If nothing else, it is amusing that neither Sanders nor Carlson fully acknowledges the logical implications of their position. If Sanders is right that programs such as food stamps modestly subsidize employers who pay low wages, then his hugely expensive Medicare-for-all and free-college-tuition proposals would constitute a massive subsidy to low-wage employers. If Carlson truly believes that large firms have the power to suppress wages below competitive rates, then he should support raising the minimum wage to combat that power — something that he has, in the past, sensibly advocated against.
Snark aside, the pair are simply wrong on the economics of the matter, and shortsighted to boot. An employer’s responsibility is to pay employees for the work they do, not to ensure that they have some societally agreed-upon level of livable household income. Indeed, it is a peculiar worldview that suggests that, when setting wages, a company employing low-skilled workers should ignore the value of the tasks the employee actually undertakes for them.

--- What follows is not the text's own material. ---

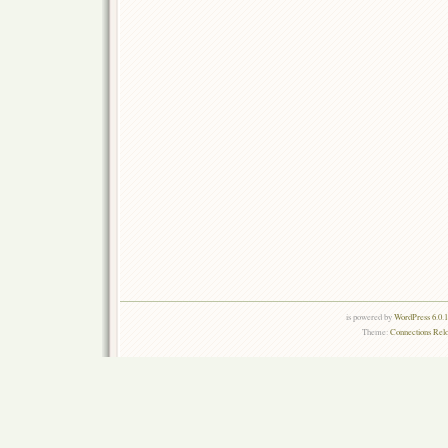
is powered by
WordPress 6.0.
Theme:
Connections Rel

In competitive labor markets, we usually assume that firms pay workers according to their productivity, the marginal revenue product of their labor. Market wages are determined by where this demand interacts with the supply of workers. Firms can’t underpay workers without losing the best to rivals. Nor can they routinely pay employees for more than they add to company revenue without losing capital to rivals at home and abroad and risking going out of business. There is no evidence that Amazon, Walmart, or Uber have high-enough degrees of labor-market power that they are the single hirer of workers in any one geographical area. For Carlson to imply that their pay rates are evidence purely of corporate greed is the worst form of populism.
There is a basic conundrum hanging over this debate: In a world with no minimum-wage laws, no out-of-work benefits, and no in-work benefits, some workers with low productivity levels would obtain work but find it difficult to live comfortable lives on market income. The real questions then are: Who should help, and if it is the government, will that end up subsidizing firms?